13.3 Hardware Failure and Recovery

One of the most burdensome responsibilities in cluster management is dealing with the consequences of hardware failures. The impact of hardware failures can vary drastically based on how much of the cluster depends on the failing component.

Of highest impact are failures like the loss of the file-servers serving user file-systems or the loss of infrastructure components like management nodes, nodes where scheduling and resource management services run, and the loss of commodity networking or interconnect components like switches and routers. If any of these components fails, the entire cluster may be unusable.

At the opposite end of the impact spectrum are failures that do not affect any other cluster component, for example the loss of a single compute node. When a single compute node fails, only the users active on that node will be affected and other activities on other nodes may proceed unaffected.

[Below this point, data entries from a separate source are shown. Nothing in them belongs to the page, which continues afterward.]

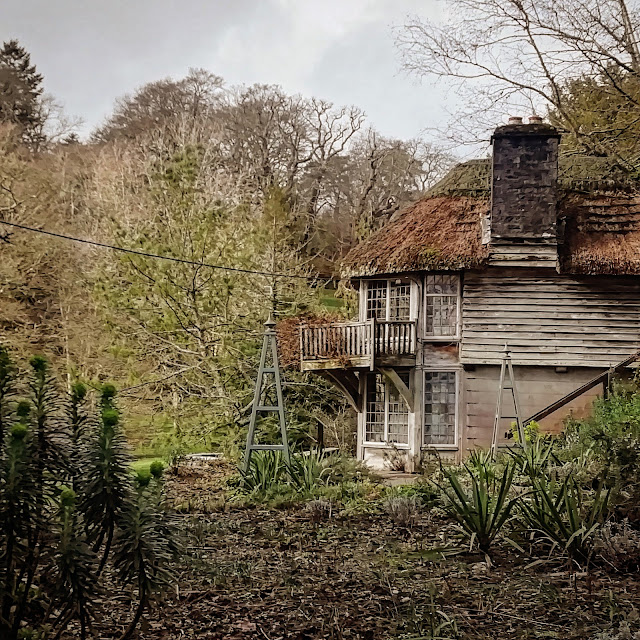
You are a GUI agent. You are given a task and a screenshot of the screen. Output one action in this format:
    pyautogui.click(x=<x>, y=<y>)
    Task: Click on the window
    This screenshot has width=640, height=640.
    Given the screenshot: What is the action you would take?
    pyautogui.click(x=441, y=317), pyautogui.click(x=397, y=304), pyautogui.click(x=374, y=304), pyautogui.click(x=374, y=417), pyautogui.click(x=397, y=417), pyautogui.click(x=438, y=415)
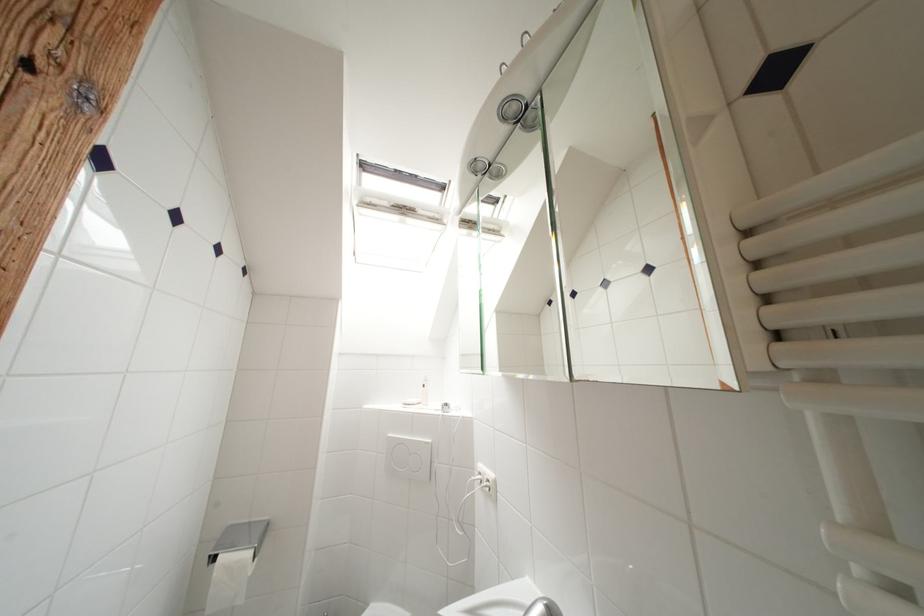
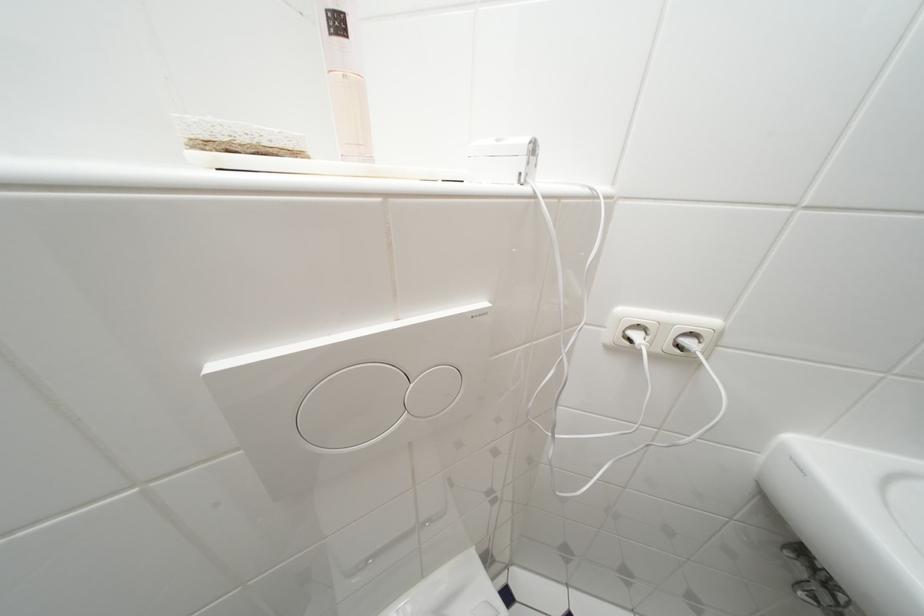
Question: I am providing you with two images of the same scene from different viewpoints. Please identify which objects are invisible in image2.

Choices:
 (A) large flush button
 (B) small flush button
 (C) white electrical plug
 (D) none of these

Answer: (D)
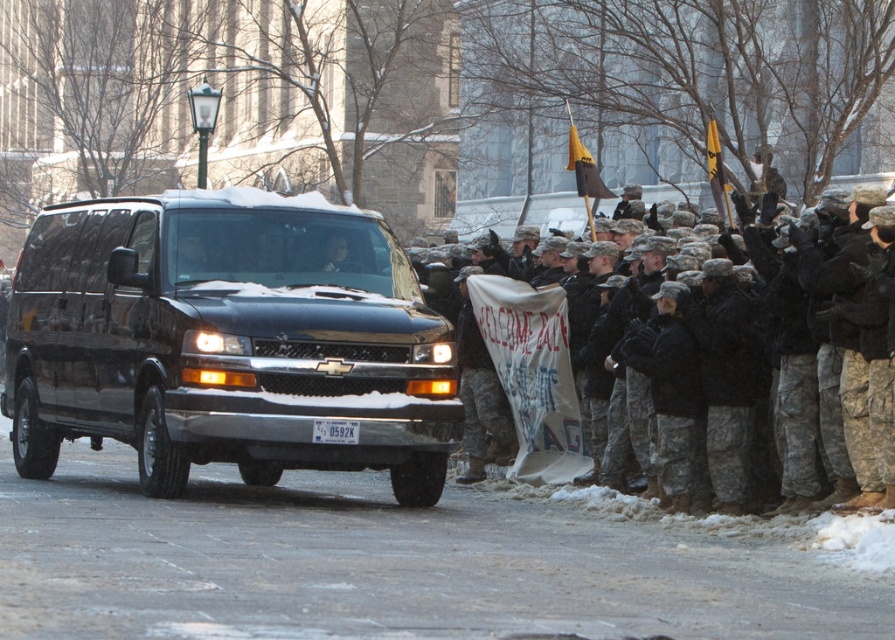
You are a photographer at the scene. You need to position yourself so that both the camouflage fabric uniform at right and the white plastic license plate at center are visible in your photo. Based on their positions, which object should be placed on the right side of the photo frame?

The camouflage fabric uniform at right is to the right of the white plastic license plate at center, so in the photo frame, the camouflage fabric uniform at right should be placed on the right side.

You are a photographer at the military welcome event. You need to capture a photo where both the black matte van at center and the white plastic license plate at center are clearly visible. Considering their sizes, which object will appear larger in the photo?

The black matte van at center will appear larger in the photo because it is taller than the white plastic license plate at center.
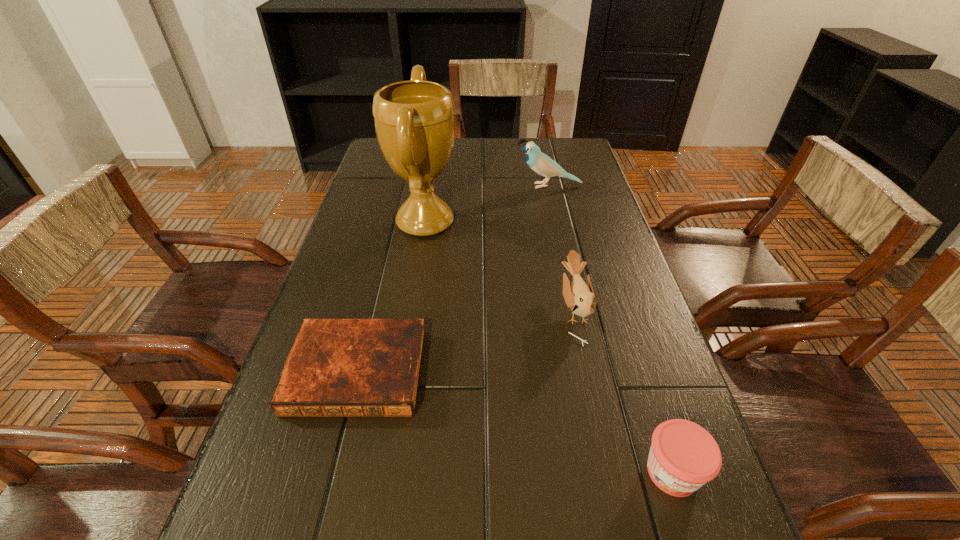
Image resolution: width=960 pixels, height=540 pixels. In the image, there is a desktop. In order to click on vacant space at the left edge in this screenshot , I will do `click(386, 192)`.

Locate an element on the screen. This screenshot has width=960, height=540. vacant space at the right edge of the desktop is located at coordinates (732, 528).

Where is `empty space that is in between the Bible and the taller bird`? Image resolution: width=960 pixels, height=540 pixels. empty space that is in between the Bible and the taller bird is located at coordinates (453, 279).

Image resolution: width=960 pixels, height=540 pixels. What are the coordinates of `free point between the tallest object and the nearest object` in the screenshot? It's located at (549, 347).

This screenshot has height=540, width=960. What are the coordinates of `empty space between the nearer bird and the tallest object` in the screenshot? It's located at (500, 266).

What are the coordinates of `free space between the fourth tallest object and the farther bird` in the screenshot? It's located at (611, 329).

Where is `unoccupied area between the nearest object and the taller bird`? This screenshot has width=960, height=540. unoccupied area between the nearest object and the taller bird is located at coordinates (611, 329).

In order to click on blank region between the farther bird and the Bible in this screenshot , I will do `click(453, 279)`.

Find the location of `vacant area that lies between the fourth tallest object and the shortest object`. vacant area that lies between the fourth tallest object and the shortest object is located at coordinates (515, 421).

At what (x,y) coordinates should I click in order to perform the action: click on vacant space that's between the fourth shortest object and the nearest object. Please return your answer as a coordinate pair (x, y). Looking at the image, I should click on (611, 329).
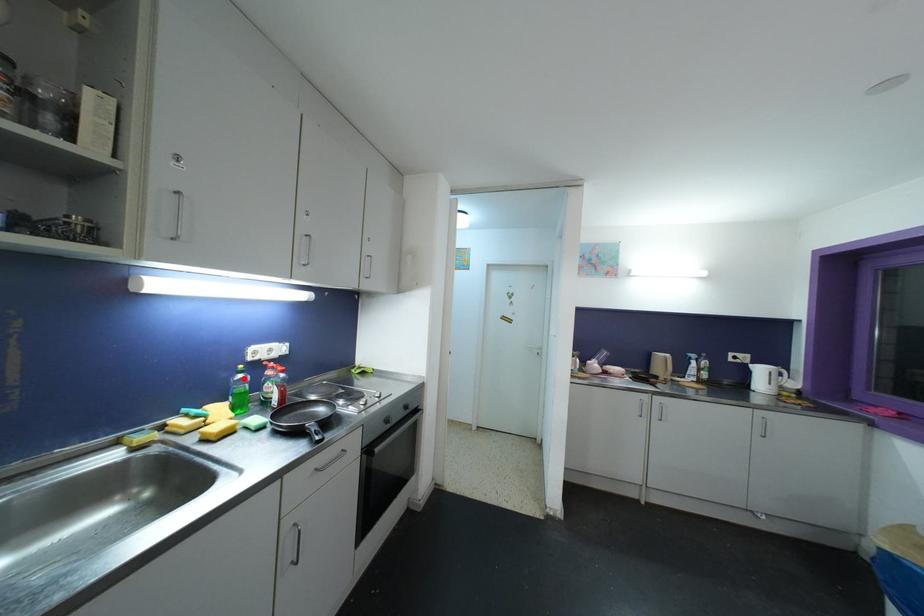
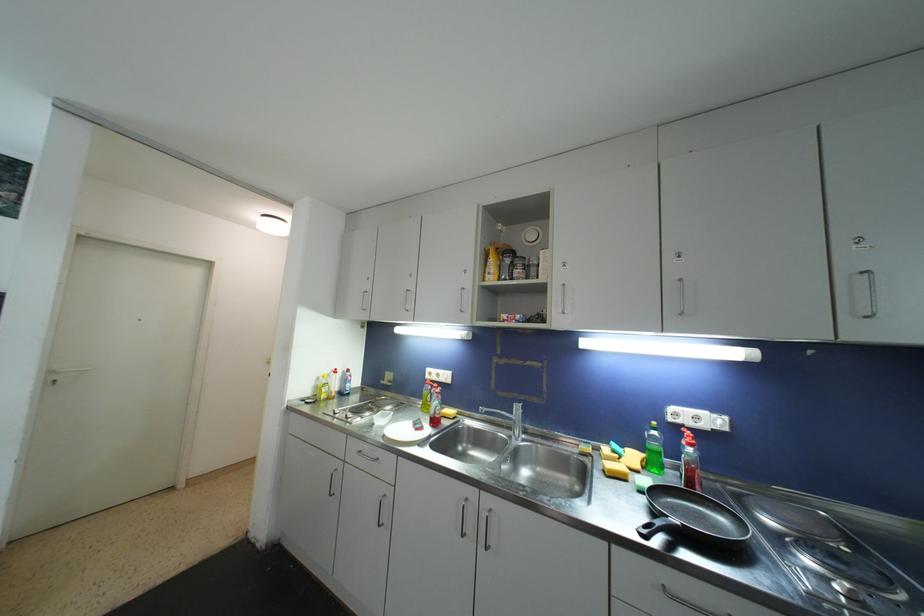
Question: I am providing you with two images of the same scene from different viewpoints. A red point is marked on the first image. Is the red point's position out of view in image 2?

Choices:
 (A) Yes
 (B) No

Answer: (B)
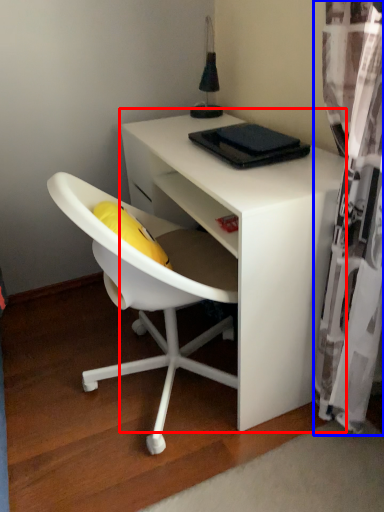
Question: Which object appears closest to the camera in this image, desk (highlighted by a red box) or curtain (highlighted by a blue box)?

Choices:
 (A) desk
 (B) curtain

Answer: (B)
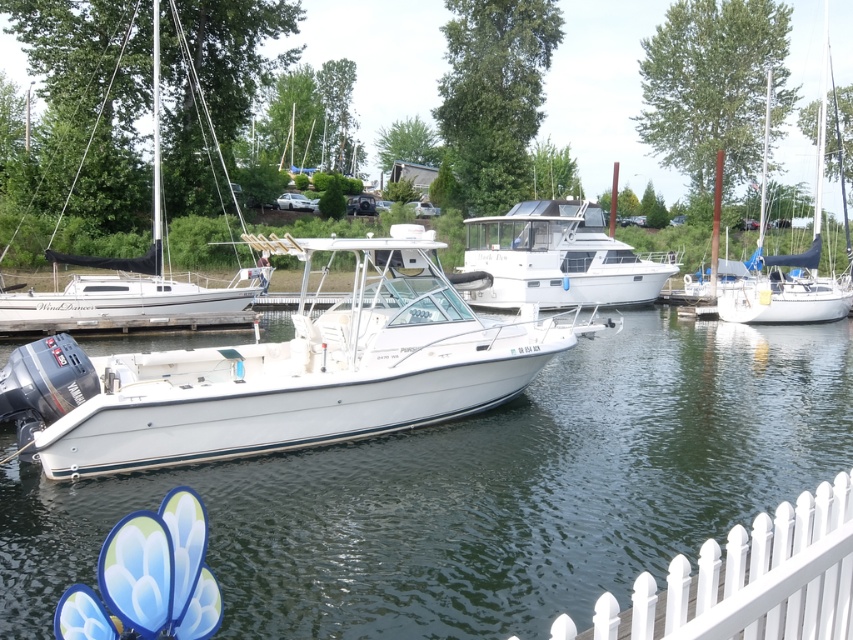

Given the broad impact spectrum that a particular failure can have and that the failing component can be as minor as a single disk or as major as an entire cluster network one can't write a single procedure for recovering from hardware failures. In a general sense though, the following outline should be used. Recovery from a hardware failure involves:

Isolating the failed component to make sure no additional cluster activities are impacted.
If the failure has a major impact you may want to find existing hardware that can temporarily be used to fill in for the failing component so you can recover immediately. For example, if you lose a disk, controller, or server serving critical file-systems, and you have some other server with available capacity, you can start immediate recovery to an alternate server.
Getting the hardware serviced.
And finally, fixed hardware must be integrated back into the cluster. If the failed component included data, like a disk containing the operating system or user data the recovery will involve recovering the required contents to the new disk.